Raw data
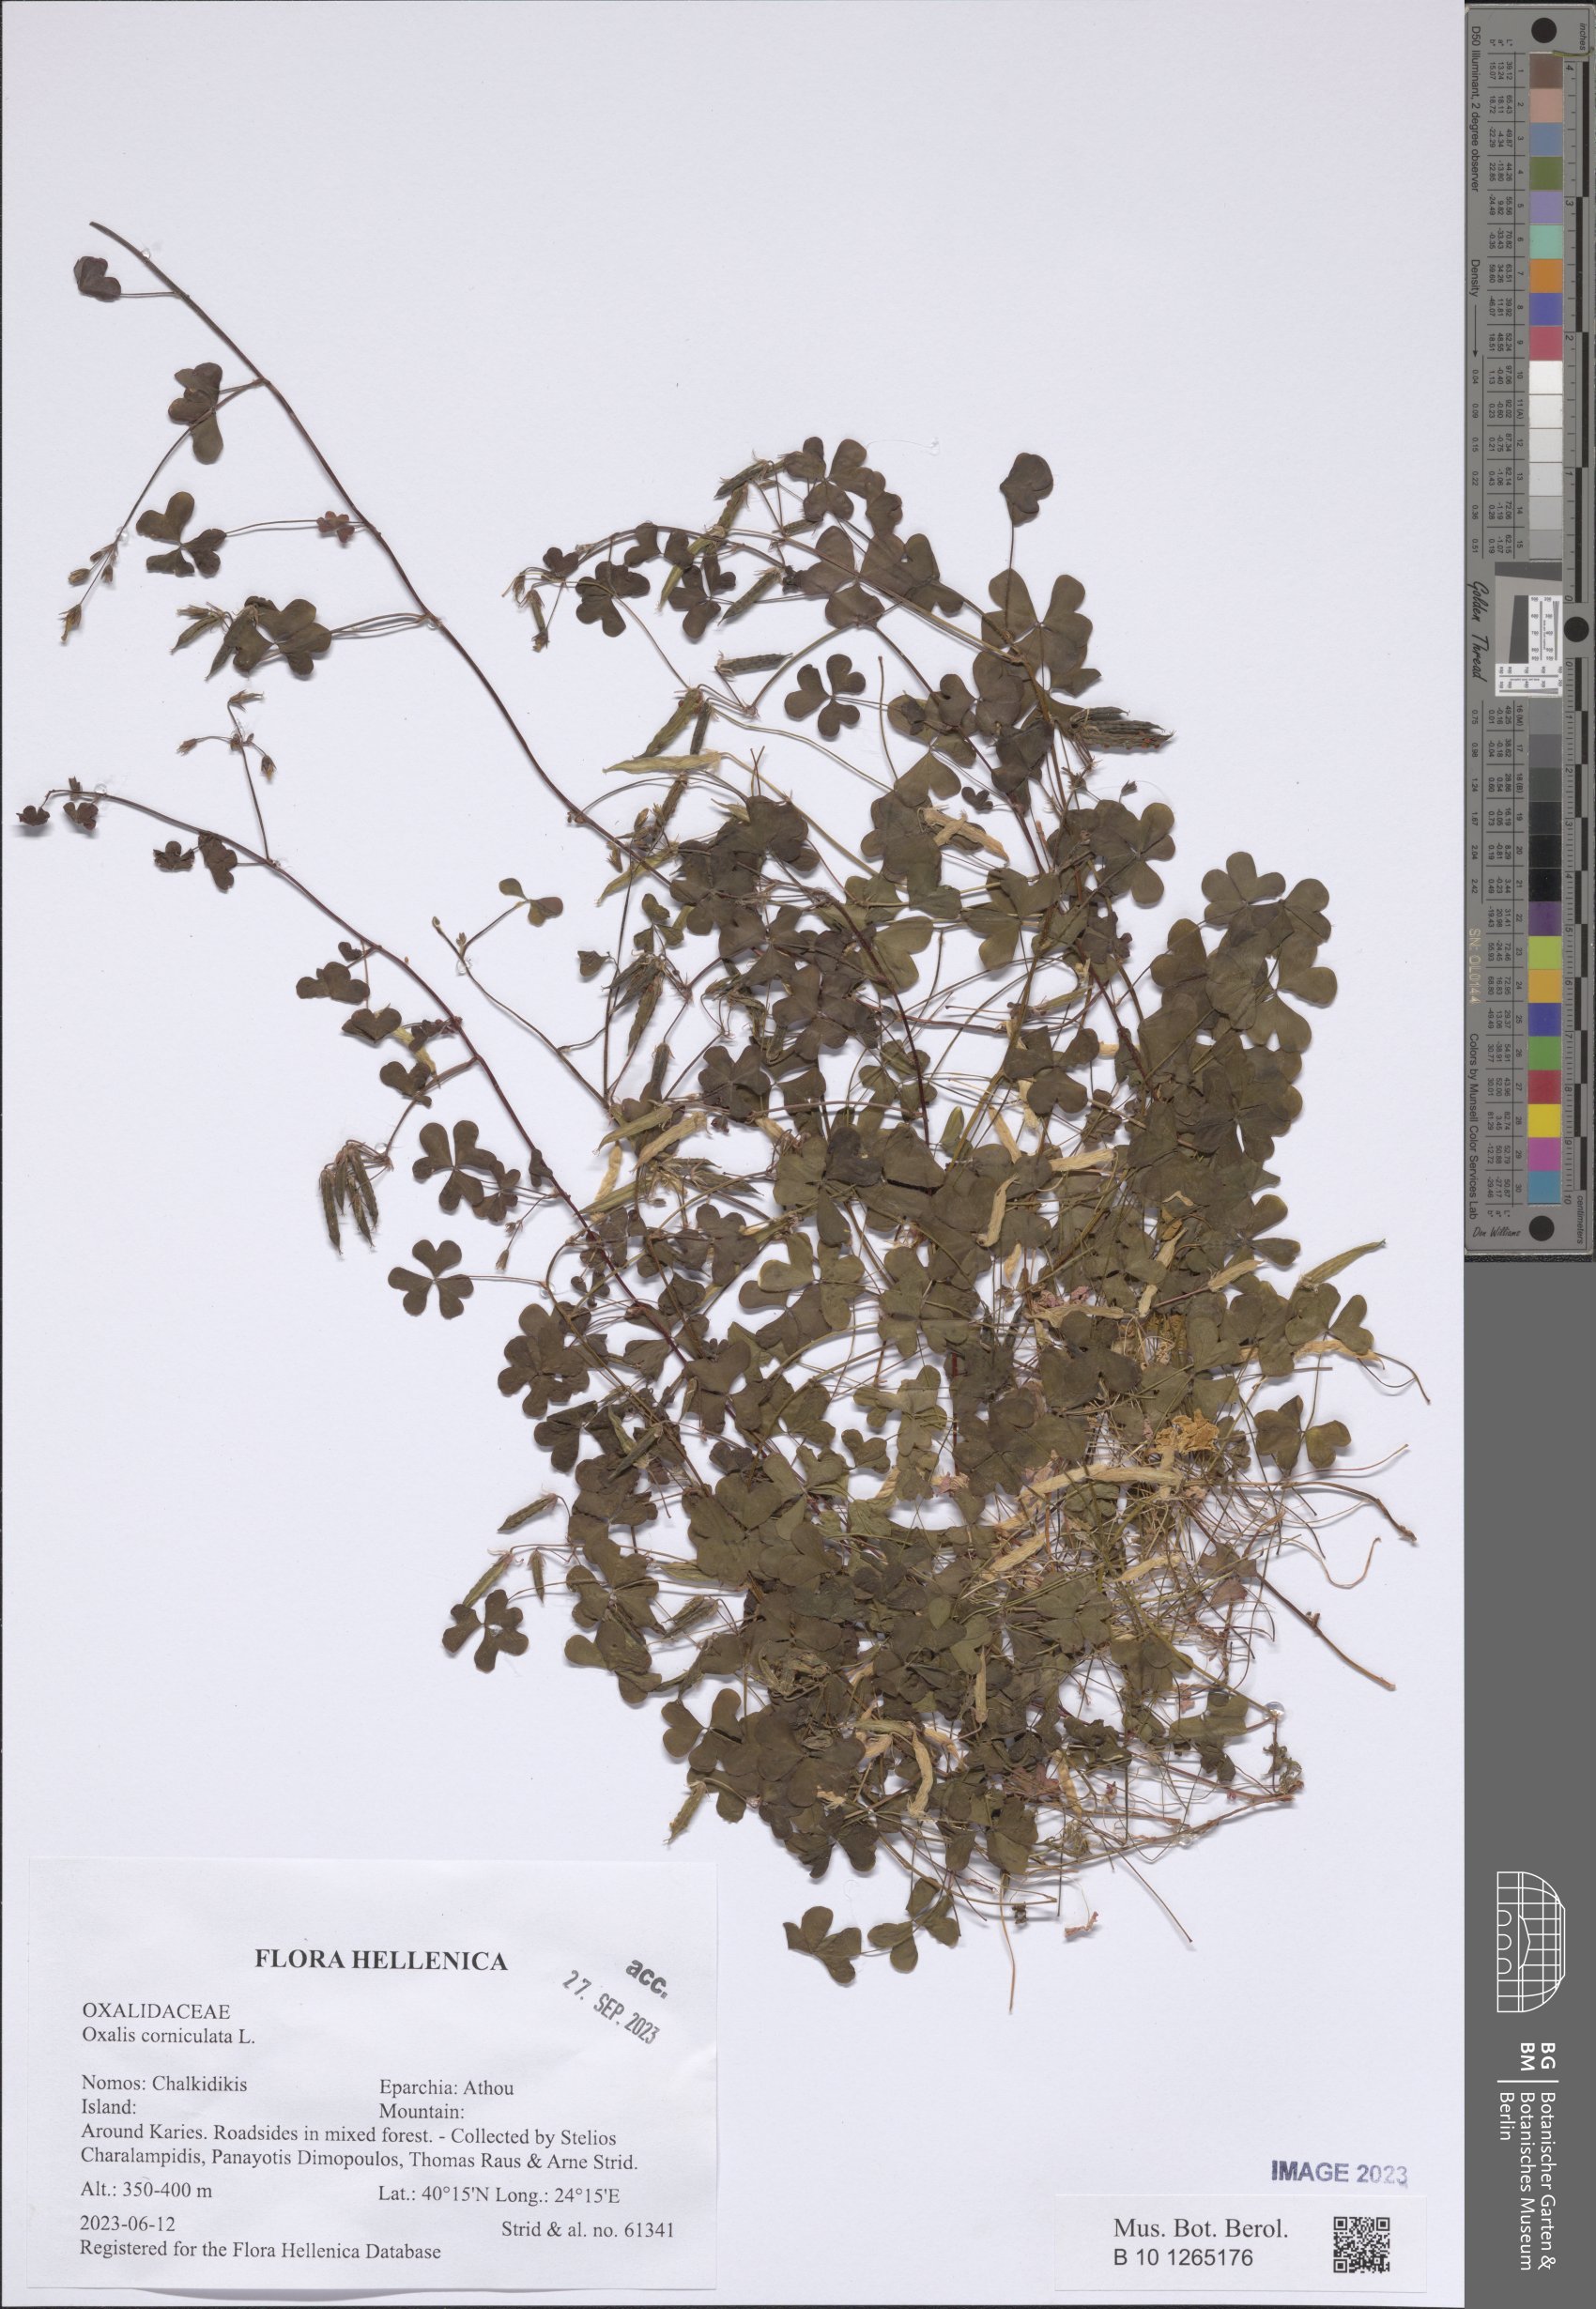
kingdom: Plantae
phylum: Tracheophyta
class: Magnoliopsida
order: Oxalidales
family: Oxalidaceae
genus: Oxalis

...

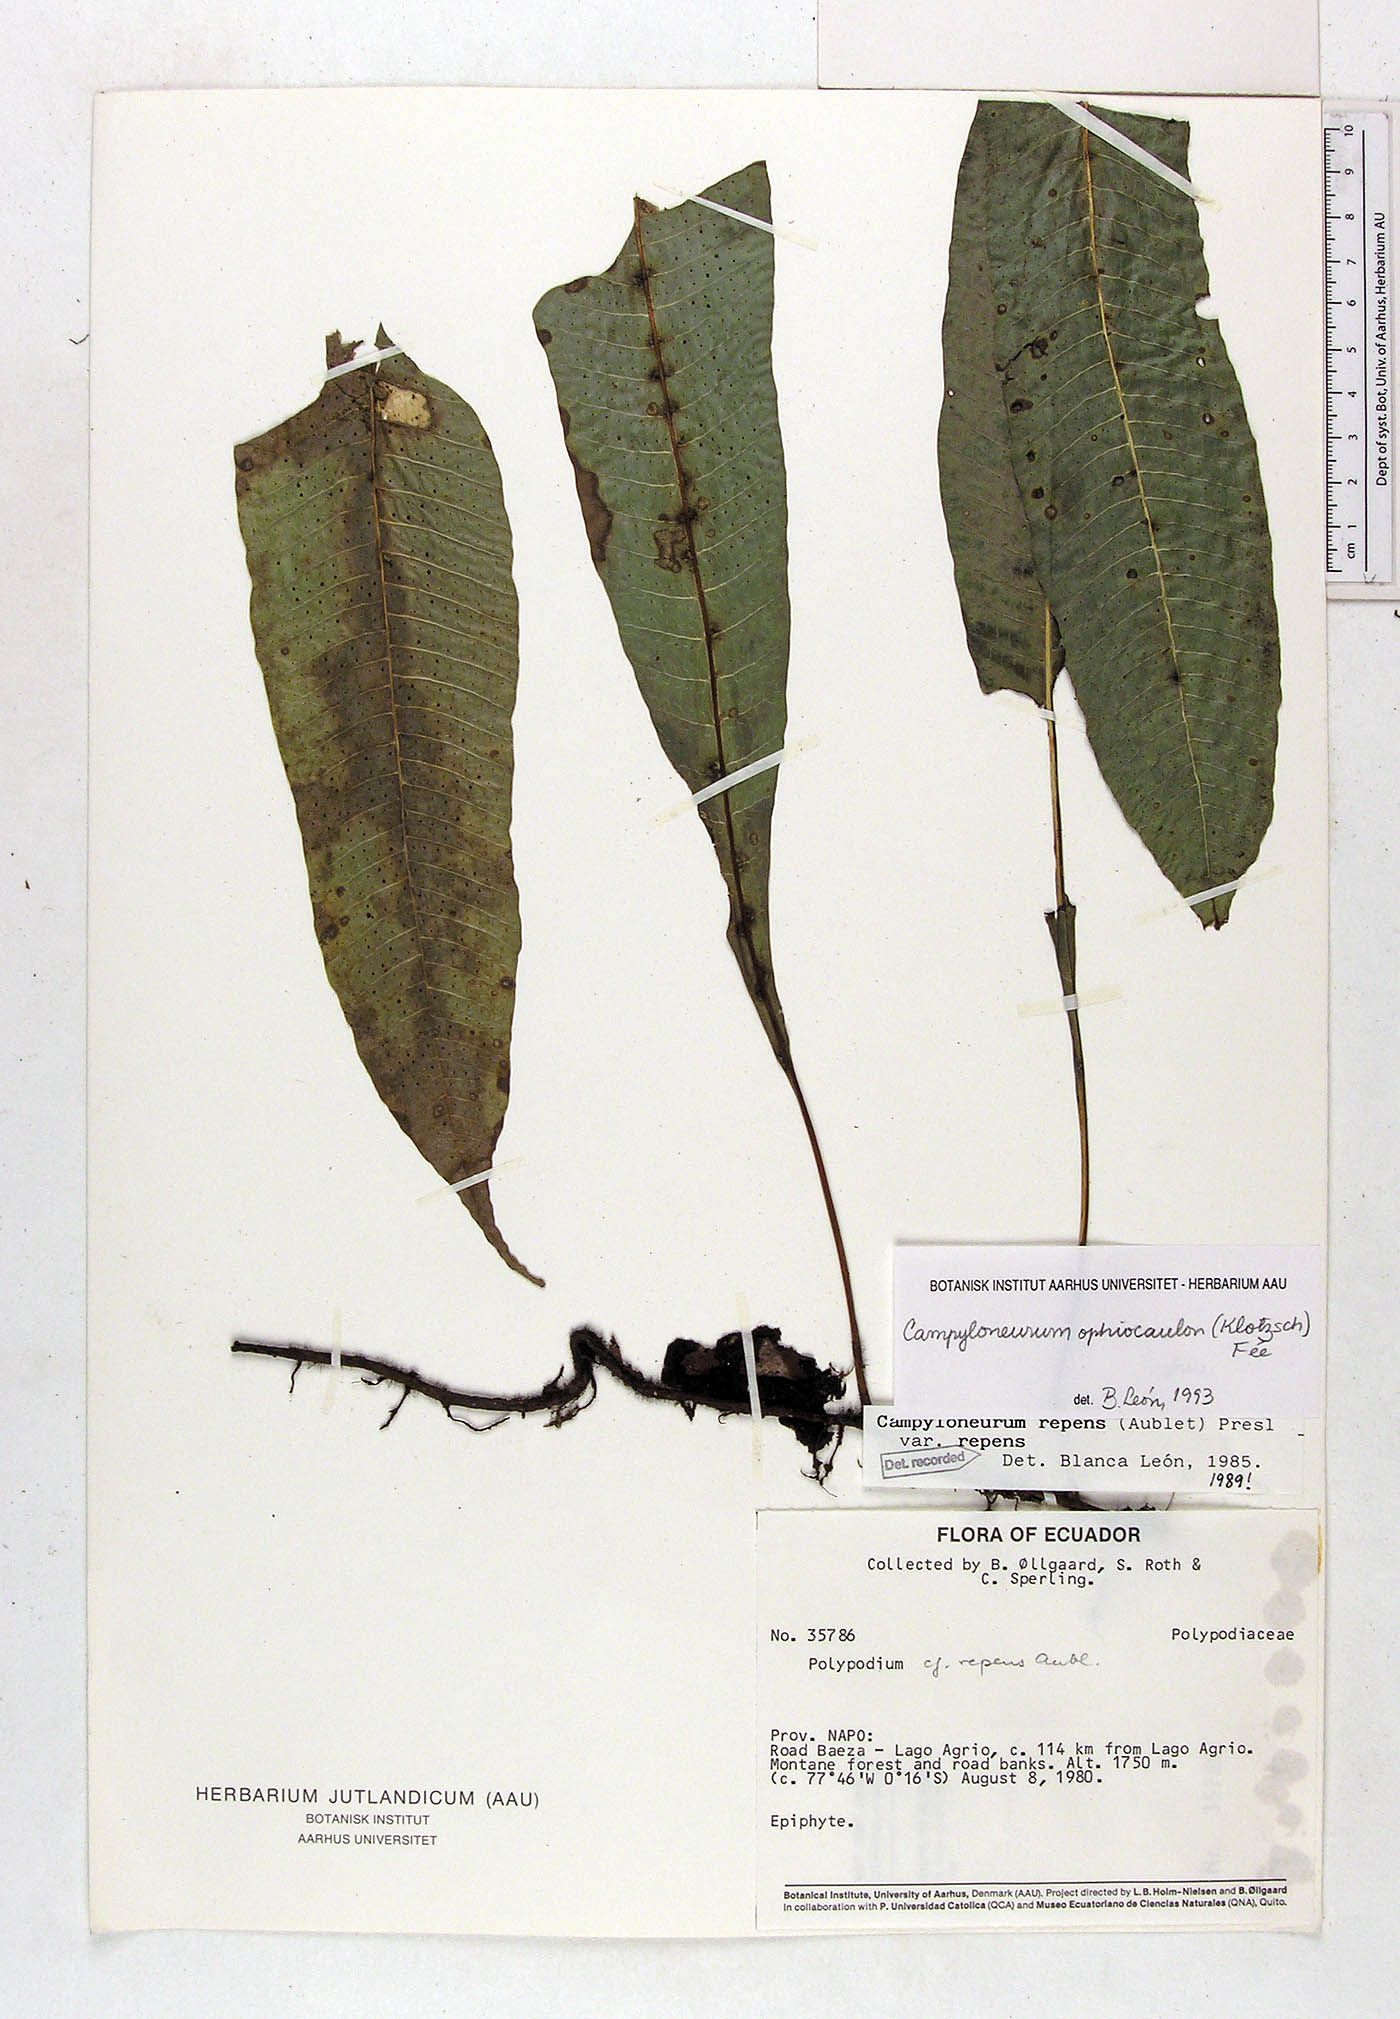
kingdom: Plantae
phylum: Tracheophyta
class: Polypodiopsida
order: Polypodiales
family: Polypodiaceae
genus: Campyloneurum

==

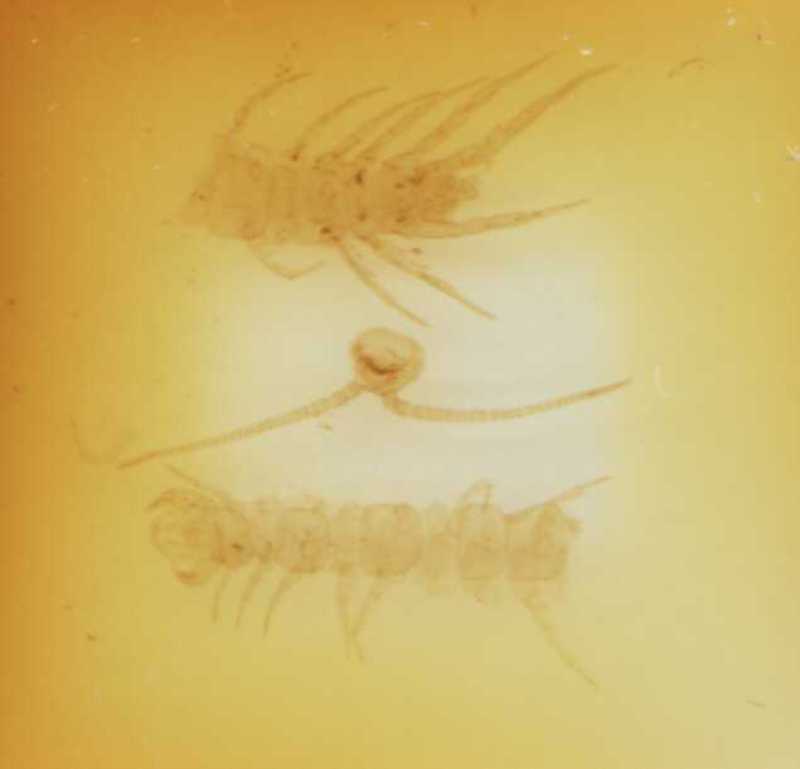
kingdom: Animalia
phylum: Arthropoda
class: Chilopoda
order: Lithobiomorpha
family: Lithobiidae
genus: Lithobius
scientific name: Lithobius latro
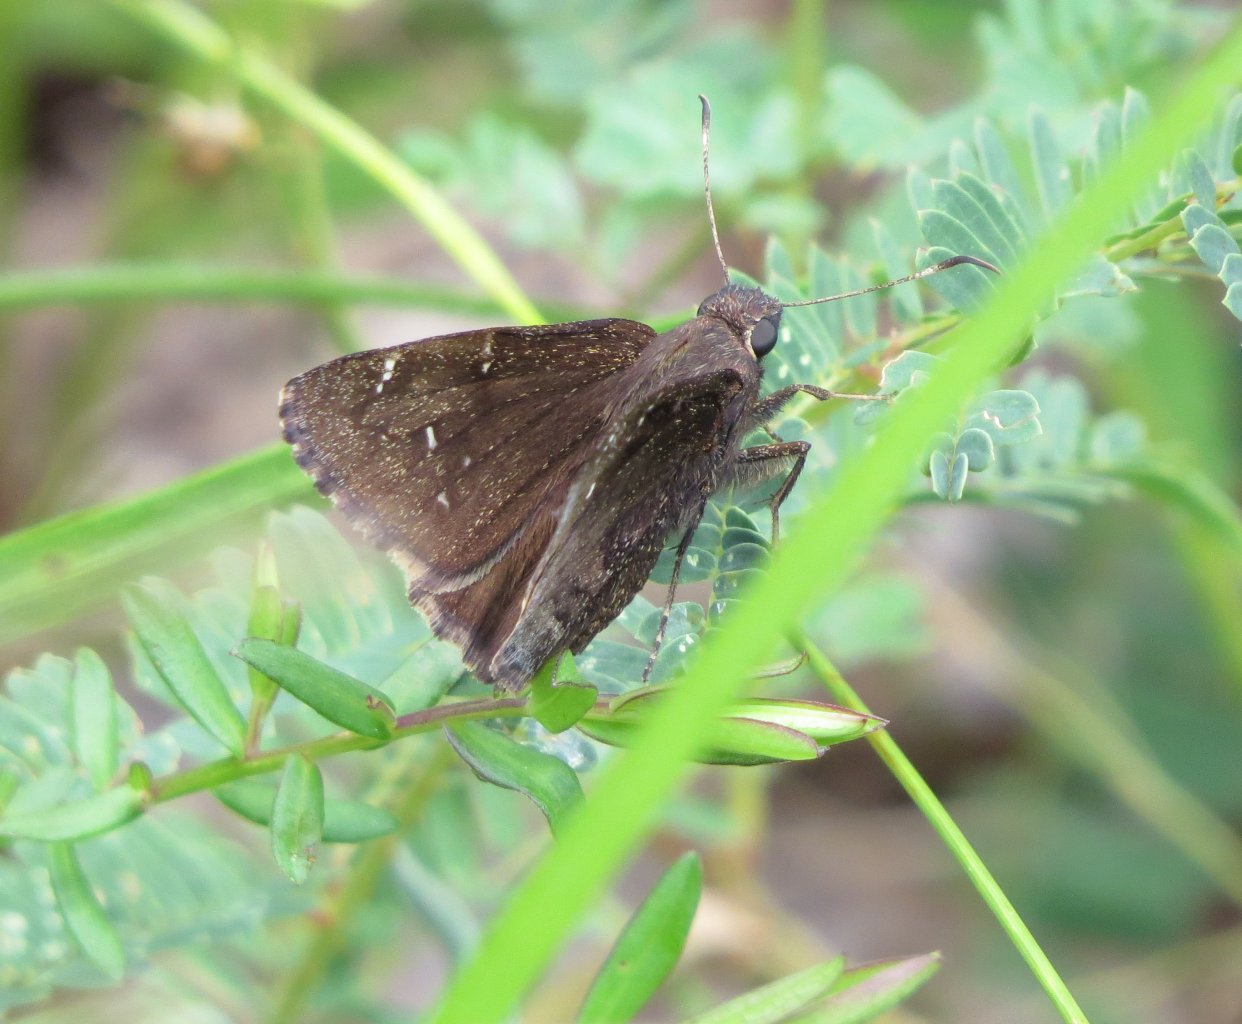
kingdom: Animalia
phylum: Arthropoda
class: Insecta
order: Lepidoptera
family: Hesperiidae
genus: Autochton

Goal of the exercise
Lay out the stretch of lines from the one containing "scientific name: Lithobius latro" through the one containing "genus: Autochton" as a Markdown table with two columns: Row, numbering each line from 1, and Entry, holding the line itself. Skip blank lines and leave the pictures out.

Exercise solution
| Row | Entry |
|---|---|
| 1 | scientific name: Lithobius latro |
| 2 | kingdom: Animalia |
| 3 | phylum: Arthropoda |
| 4 | class: Insecta |
| 5 | order: Lepidoptera |
| 6 | family: Hesperiidae |
| 7 | genus: Autochton |